Effects of GV stimulation on EEG neuromarkers

Tools: Python, TensorFlow

One key symptom that appears for a lot of Parkinsonian patients is a lack of reduced (or otherwise impacted) motor vigour. This is an aggregate measure of work being put into a movement (affected by strength, reaction time, etc). One particular way to measure this is by using a force transducer, which measures the force of a grip. We can measure this grip after a timing cue (i.e.: "Squeeze now!"), and how quickly it changes, to get a sense of how much vigour someone is putting into a movement.

Diagram of how we measure motor vigour after a 'GO' signal, as Pmax /(t3 - t2). Reaction time can be calculated as (t2 - t1).

Electroencephalography (EEG) is a method of measuring the electrical activity of the brain. It's non-invasive, and can be used to measure the brain's response to different stimuli. It produces multi-channel time series data. It provides a lot of useful information about the brain: such as the strength of different frequency bands (alpha, beta, gamma, etc.), and what area of the brain is active at a given time.

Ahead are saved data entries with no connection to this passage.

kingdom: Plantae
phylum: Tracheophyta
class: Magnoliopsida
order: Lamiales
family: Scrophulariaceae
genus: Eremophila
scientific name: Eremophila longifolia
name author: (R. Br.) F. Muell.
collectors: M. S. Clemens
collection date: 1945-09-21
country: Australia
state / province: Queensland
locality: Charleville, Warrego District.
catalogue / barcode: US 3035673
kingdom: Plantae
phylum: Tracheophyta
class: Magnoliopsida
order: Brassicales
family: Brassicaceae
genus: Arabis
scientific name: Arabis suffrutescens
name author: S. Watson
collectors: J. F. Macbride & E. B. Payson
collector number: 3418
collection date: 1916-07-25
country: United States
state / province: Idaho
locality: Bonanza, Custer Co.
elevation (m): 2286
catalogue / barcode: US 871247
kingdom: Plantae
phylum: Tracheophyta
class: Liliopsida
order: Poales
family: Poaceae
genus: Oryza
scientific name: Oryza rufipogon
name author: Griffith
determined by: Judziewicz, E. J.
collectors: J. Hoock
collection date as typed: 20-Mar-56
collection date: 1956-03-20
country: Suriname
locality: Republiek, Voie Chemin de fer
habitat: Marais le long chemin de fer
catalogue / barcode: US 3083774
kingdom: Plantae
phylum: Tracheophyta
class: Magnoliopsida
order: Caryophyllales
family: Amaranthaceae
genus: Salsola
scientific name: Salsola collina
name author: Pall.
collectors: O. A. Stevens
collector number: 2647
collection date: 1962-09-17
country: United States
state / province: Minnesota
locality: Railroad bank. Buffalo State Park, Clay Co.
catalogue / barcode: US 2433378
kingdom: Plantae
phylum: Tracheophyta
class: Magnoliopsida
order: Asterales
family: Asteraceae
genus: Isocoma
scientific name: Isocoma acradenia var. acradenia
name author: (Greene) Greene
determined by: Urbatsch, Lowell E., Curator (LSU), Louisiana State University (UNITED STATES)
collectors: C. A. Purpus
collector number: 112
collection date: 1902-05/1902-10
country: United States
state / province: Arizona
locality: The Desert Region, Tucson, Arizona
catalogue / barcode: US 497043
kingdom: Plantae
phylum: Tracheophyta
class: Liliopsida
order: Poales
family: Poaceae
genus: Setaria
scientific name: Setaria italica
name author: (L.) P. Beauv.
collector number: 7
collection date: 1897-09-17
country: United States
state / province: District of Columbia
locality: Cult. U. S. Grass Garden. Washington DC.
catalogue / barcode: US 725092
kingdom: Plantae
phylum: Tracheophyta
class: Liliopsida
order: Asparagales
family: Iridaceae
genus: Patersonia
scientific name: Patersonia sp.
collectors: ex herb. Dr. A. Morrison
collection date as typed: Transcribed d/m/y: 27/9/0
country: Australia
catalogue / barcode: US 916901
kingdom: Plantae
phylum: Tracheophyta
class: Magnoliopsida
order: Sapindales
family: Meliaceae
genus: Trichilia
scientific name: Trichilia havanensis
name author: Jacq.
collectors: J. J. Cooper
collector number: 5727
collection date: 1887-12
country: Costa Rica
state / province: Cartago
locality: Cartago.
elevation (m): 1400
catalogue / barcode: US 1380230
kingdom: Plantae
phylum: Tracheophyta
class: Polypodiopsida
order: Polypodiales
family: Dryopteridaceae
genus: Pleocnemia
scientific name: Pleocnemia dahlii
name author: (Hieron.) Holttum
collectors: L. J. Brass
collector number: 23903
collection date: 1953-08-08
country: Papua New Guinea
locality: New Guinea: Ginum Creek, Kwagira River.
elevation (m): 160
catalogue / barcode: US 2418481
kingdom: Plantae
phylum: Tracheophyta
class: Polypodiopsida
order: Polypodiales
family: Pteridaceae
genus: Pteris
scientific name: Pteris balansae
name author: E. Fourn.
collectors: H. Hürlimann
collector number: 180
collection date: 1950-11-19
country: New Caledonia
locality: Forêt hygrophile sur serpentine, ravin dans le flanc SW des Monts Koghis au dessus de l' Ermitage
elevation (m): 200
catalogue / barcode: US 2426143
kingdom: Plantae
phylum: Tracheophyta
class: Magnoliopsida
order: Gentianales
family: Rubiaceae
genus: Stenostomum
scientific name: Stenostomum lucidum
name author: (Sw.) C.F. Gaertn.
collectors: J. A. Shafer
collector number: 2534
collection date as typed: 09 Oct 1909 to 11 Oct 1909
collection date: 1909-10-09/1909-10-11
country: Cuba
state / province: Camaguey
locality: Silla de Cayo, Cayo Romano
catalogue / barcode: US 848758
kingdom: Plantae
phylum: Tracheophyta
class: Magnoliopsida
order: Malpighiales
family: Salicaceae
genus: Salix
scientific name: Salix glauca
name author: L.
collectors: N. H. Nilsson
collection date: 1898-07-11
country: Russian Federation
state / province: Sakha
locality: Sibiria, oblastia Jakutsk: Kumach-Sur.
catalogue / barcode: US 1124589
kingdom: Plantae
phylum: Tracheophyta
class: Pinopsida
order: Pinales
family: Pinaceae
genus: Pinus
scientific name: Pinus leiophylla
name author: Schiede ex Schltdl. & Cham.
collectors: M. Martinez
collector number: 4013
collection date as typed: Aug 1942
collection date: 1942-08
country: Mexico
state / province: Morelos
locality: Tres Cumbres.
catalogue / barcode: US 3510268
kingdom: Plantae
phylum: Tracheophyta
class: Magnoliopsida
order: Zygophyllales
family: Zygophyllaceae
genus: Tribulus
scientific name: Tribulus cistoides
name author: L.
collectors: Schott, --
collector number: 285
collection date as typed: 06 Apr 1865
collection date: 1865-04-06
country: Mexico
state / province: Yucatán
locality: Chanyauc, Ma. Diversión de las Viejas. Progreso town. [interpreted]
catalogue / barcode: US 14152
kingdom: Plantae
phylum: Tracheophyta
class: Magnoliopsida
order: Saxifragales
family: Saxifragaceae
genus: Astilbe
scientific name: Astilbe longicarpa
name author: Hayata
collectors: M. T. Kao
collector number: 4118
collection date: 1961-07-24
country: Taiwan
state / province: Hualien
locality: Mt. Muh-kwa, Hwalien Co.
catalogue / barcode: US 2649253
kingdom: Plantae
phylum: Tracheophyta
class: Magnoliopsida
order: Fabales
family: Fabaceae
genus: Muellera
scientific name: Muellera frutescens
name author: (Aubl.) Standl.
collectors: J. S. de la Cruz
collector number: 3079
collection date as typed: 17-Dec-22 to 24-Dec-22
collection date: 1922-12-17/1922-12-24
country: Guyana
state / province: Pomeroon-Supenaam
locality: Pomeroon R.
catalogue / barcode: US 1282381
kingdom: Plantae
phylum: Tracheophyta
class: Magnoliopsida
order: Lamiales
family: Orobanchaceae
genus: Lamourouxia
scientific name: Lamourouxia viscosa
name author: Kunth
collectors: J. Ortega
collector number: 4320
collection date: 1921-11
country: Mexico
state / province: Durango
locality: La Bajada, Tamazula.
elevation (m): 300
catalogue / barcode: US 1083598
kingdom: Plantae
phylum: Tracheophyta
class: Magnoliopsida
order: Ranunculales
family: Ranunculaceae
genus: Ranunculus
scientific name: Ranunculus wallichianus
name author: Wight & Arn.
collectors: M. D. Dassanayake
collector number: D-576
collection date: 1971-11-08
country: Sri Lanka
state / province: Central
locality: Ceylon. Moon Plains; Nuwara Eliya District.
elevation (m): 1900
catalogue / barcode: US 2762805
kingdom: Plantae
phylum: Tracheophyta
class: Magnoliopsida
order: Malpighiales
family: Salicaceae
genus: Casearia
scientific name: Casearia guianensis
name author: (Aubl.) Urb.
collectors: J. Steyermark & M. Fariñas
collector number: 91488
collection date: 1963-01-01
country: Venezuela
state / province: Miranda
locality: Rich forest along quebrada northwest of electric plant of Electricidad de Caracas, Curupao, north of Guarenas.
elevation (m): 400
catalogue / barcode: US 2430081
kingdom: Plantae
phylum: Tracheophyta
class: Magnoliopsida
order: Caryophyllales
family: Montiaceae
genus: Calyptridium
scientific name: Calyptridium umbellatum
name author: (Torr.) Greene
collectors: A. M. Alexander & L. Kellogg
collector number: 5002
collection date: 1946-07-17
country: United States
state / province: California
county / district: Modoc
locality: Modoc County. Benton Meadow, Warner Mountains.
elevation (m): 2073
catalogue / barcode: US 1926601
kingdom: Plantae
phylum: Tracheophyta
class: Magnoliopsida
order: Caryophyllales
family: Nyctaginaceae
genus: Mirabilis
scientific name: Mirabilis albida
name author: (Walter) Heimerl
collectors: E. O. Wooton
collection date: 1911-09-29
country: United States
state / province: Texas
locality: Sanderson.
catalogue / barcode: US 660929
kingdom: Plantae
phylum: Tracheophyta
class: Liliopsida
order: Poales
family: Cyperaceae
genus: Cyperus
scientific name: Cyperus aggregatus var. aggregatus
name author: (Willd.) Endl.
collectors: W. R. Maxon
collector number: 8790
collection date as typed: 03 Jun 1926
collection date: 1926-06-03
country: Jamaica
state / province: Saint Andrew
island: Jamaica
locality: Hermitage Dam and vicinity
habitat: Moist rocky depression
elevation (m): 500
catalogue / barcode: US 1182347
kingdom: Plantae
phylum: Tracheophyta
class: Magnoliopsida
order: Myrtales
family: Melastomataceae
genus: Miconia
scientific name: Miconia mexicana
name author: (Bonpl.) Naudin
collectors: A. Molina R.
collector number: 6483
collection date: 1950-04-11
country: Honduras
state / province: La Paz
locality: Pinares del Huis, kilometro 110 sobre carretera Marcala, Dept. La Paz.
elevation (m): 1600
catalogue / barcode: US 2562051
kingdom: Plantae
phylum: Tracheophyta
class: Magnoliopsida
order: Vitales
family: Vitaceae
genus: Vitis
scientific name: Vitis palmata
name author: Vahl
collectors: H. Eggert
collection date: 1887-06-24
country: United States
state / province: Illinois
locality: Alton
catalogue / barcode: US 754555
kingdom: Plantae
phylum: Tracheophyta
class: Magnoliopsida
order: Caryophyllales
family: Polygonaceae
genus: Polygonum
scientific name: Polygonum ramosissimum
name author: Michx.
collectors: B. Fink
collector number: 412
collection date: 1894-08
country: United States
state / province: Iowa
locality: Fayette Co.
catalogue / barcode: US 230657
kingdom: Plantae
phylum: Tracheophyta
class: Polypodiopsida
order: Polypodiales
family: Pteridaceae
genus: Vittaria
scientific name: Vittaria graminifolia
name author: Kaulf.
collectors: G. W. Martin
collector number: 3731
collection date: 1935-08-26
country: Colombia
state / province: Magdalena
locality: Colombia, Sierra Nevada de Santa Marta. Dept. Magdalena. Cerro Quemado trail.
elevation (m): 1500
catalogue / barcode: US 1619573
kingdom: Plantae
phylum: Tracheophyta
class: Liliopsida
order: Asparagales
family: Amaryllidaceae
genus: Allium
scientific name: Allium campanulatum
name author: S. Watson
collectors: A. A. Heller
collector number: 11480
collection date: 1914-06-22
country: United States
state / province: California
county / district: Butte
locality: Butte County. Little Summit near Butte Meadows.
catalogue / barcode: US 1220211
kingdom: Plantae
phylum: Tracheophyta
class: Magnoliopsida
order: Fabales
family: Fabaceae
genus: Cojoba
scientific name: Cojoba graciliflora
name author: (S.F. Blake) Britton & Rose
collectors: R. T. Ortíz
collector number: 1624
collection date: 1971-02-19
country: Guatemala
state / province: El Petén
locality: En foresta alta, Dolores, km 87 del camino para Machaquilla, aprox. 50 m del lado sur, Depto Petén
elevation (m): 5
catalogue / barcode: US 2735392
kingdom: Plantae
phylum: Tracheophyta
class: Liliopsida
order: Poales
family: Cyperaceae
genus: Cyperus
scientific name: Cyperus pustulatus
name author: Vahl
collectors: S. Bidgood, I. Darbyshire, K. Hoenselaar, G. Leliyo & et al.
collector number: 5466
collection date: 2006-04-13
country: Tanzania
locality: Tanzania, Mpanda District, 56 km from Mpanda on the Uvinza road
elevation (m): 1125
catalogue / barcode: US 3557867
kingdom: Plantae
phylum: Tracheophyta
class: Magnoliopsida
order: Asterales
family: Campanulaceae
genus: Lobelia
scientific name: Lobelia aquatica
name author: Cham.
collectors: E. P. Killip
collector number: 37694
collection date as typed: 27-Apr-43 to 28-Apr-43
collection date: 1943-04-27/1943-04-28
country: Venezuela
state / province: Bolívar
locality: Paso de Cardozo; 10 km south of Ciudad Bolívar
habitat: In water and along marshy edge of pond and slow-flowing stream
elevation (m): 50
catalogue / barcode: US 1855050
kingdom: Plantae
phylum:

One way we can analyze this data is by using a Long Short-Term Memory (LSTM) neural network, which is a type of neural network with a memory component that allows it to remember past states (making it good for time series data).

We found that extracted EEG features were able to predict their motor vigour with 75% accuracy in healthy patients and 81% accuracy in Parkinsonian patients.

Impact of each EEG frequency band on our LSTM's ability to predict motor vigour.

In addition, we interrogated the LSTM and found that the alpha, beta, and gamma frequency bands to be more informative of motor vigour in Parkinson's patients than in healthy controls.